Palm Beach Post

Tuesday, July 10, 2007

 

Back-pumping into Lake O best option to restore supply

ROBERT UNDERBRINK, vice president of King Ranch, South Bay

 

In response to "Forget back-pumping" (editorial, June 28): Water from the farms is cleaner than water in Lake Okeechobee and could help avert a water-supply disaster next spring. Lake Okeechobee recently was at its lowest level ever, and conditions north of the lake are so dry that there is little prospect of the lake returning to normal levels this year. Incredibly, a Post editorial responded to this issue with an out of-date position on back-pumping.

 

With no flow from the Kissimmee Basin to the lake for the past eight months and with Lake Kissimmee almost 2 feet below schedule, there is no prospect of flow any time soon.

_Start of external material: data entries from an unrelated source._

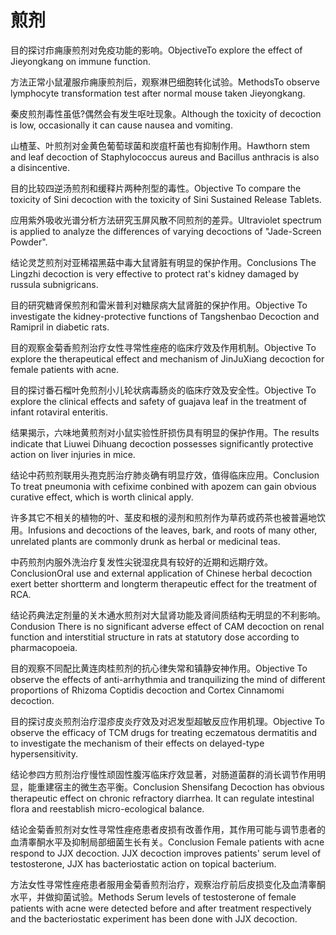 # 煎剂

<p><span class="chinese">目的探讨疖痈康煎剂对免疫功能的影响。</span><span class="english">ObjectiveTo explore the effect of Jieyongkang on immune function.</span></p>

<p><span class="chinese">方法正常小鼠灌服疖痈康煎剂后，观察淋巴细胞转化试验。</span><span class="english">MethodsTo observe lymphocyte transformation test after normal mouse taken Jieyongkang.</span></p>

<p><span class="chinese">秦皮煎剂毒性虽低?偶然会有发生呕吐现象。</span><span class="english">Although the toxicity of decoction is low, occasionally it can cause nausea and vomiting.</span></p>

<p><span class="chinese">山楂茎、叶煎剂对金黄色葡萄球菌和炭疽杆菌也有抑制作用。</span><span class="english">Hawthorn stem and leaf decoction of Staphylococcus aureus and Bacillus anthracis is also a disincentive.</span></p>

<p><span class="chinese">目的比较四逆汤煎剂和缓释片两种剂型的毒性。</span><span class="english">Objective To compare the toxicity of Sini decoction with the toxicity of Sini Sustained Release Tablets.</span></p>

<p><span class="chinese">应用紫外吸收光谱分析方法研究玉屏风散不同煎剂的差异。</span><span class="english">Ultraviolet spectrum is applied to analyze the differences of varying decoctions of "Jade-Screen Powder".</span></p>

<p><span class="chinese">结论灵芝煎剂对亚稀褶黑菇中毒大鼠肾脏有明显的保护作用。</span><span class="english">Conclusions The Lingzhi decoction is very effective to protect rat's kidney damaged by russula subnigricans.</span></p>

<p><span class="chinese">目的研究糖肾保煎剂和雷米普利对糖尿病大鼠肾脏的保护作用。</span><span class="english">Objective To investigate the kidney-protective functions of Tangshenbao Decoction and Ramipril in diabetic rats.</span></p>

<p><span class="chinese">目的观察金菊香煎剂治疗女性寻常性痤疮的临床疗效及作用机制。</span><span class="english">Objective To explore the therapeutical effect and mechanism of JinJuXiang decoction for female patients with acne.</span></p>

<p><span class="chinese">目的探讨番石榴叶免煎剂小儿轮状病毒肠炎的临床疗效及安全性。</span><span class="english">Objective To explore the clinical effects and safety of guajava leaf in the treatment of infant rotaviral enteritis.</span></p>

<p><span class="chinese">结果揭示，六味地黄煎剂对小鼠实验性肝损伤具有明显的保护作用。</span><span class="english">The results indicate that Liuwei Dihuang decoction possesses significantly protective action on liver injuries in mice.</span></p>

<p><span class="chinese">结论中药煎剂联用头孢克肟治疗肺炎确有明显疗效，值得临床应用。</span><span class="english">Conclusion To treat pneumonia with cefixime conbined with apozem can gain obvious curative effect, which is worth clinical apply.</span></p>

<p><span class="chinese">许多其它不相关的植物的叶、茎皮和根的浸剂和煎剂作为草药或药茶也被普遍地饮用。</span><span class="english">Infusions and decoctions of the leaves, bark, and roots of many other, unrelated plants are commonly drunk as herbal or medicinal teas.</span></p>

<p><span class="chinese">中药煎剂内服外洗治疗复发性尖锐湿疣具有较好的近期和远期疗效。</span><span class="english">ConclusionOral use and external application of Chinese herbal decoction exert better shortterm and longterm therapeutic effect for the treatment of RCA.</span></p>

<p><span class="chinese">结论药典法定剂量的关木通水煎剂对大鼠肾功能及肾间质结构无明显的不利影响。</span><span class="english">Condusion There is no significant adverse effect of CAM decoction on renal function and interstitial structure in rats at statutory dose according to pharmacopoeia.</span></p>

<p><span class="chinese">目的观察不同配比黄连肉桂煎剂的抗心律失常和镇静安神作用。</span><span class="english">Objective To observe the effects of anti-arrhythmia and tranquilizing the mind of different proportions of Rhizoma Coptidis decoction and Cortex Cinnamomi decoction.</span></p>

<p><span class="chinese">目的探讨皮炎煎剂治疗湿疹皮炎疗效及对迟发型超敏反应作用机理。</span><span class="english">Objective To observe the efficacy of TCM drugs for treating eczematous dermatitis and to investigate the mechanism of their effects on delayed-type hypersensitivity.</span></p>

<p><span class="chinese">结论参四方煎剂治疗慢性顽固性腹泻临床疗效显著，对肠道菌群的消长调节作用明显，能重建宿主的微生态平衡。</span><span class="english">Conclusion Shensifang Decoction has obvious therapeutic effect on chronic refractory diarrhea. It can regulate intestinal flora and reestablish micro-ecological balance.</span></p>

<p><span class="chinese">结论金菊香煎剂对女性寻常性痤疮患者皮损有改善作用，其作用可能与调节患者的血清睾酮水平及抑制局部细菌生长有关。</span><span class="english">Conclusion Female patients with acne respond to JJX decoction. JJX decoction improves patients' serum level of testosterone, JJX has bacteriostatic action on topical bacterium.</span></p>

<p><span class="chinese">方法女性寻常性痤疮患者服用金菊香煎剂治疗，观察治疗前后皮损变化及血清睾酮水平，并做抑菌试验。</span><span class="english">Methods Serum levels of testosterone of female patients with acne were detected before and after treatment respectively and the bacteriostatic experiment has been done with JJX decoction.</span></p>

The South Florida Water Management District's latest projections show that we could enter next year's dry season with the lake 2 feet below where it was at the start of the drought. The prospect of a water supply disaster for Southeast Florida is real.

 

This is not an issue just for the farms. Remember that just before the 2001 drought ended with heavy, late May rainfall, water utilities were forced to reduce water pressure to customers, nursery and landscape businesses were in trouble and large water-based businesses were hit with Phase III reductions. This year's drought forced West Palm Beach, which relies on Lake Okeechobee as a backup supply, to resort to mixing treated wastewater with water from the rock pits to meet residents' drinking-water demand.

 

Right now, we have one opportunity to help alleviate future drought damage. Capturing and pumping rainwater that falls south of Lake Okeechobee is the only man-made opportunity to add significant amounts of water to the lake at this critical juncture. Even in a dry summer, farms south of Lake Okeechobee in the Everglades Agricultural Area (EAA) produce substantial quantities of water that can be stored in the lake to provide additional water supplies for South Florida.

 

The assumption that farm water somehow will harm the lake is false. In fact, water leaving the farms has less phosphorus than water released from the lake to the farms. Specifically, water released from the lake at the S-2 and S-3 pumps has nearly 100 parts per billion more phosphorus than the water leaving the farms in those basins. Farm water in the EAA is cleaner than lake water.

 

As a result of farmers investing tens of millions of dollars over the past decade implementing best management practices to reduce phosphorus, water leaving the farms has much lower phosphorus levels than water that flows into the lake from all other sources, according to water-quality testing.

 

The Post's claims that farm chemicals would harm the lake for drinking-water supplies ignores the fact that decades of water-quality data show no such thing. Pahokee and South Bay's water treatment plants had issues with their antiquated treatment process that had nothing whatsoever to do with farm chemicals. In fact, both plants have replaced chlorine with chloramine and fixed the problem.

 

In time of extreme drought, it is absurd to object to storing the cleanest water available while praying for rain north of the lake to provide it with water containing high concentrations of phosphorus. Furthermore, the decision to capture this cleaner water must be made now. The South Florida Water Management District can add as much as a foot to Lake Okeechobee's level if it pumps from July through October. Every month we delay is a lost opportunity to add cleaner water to the lake.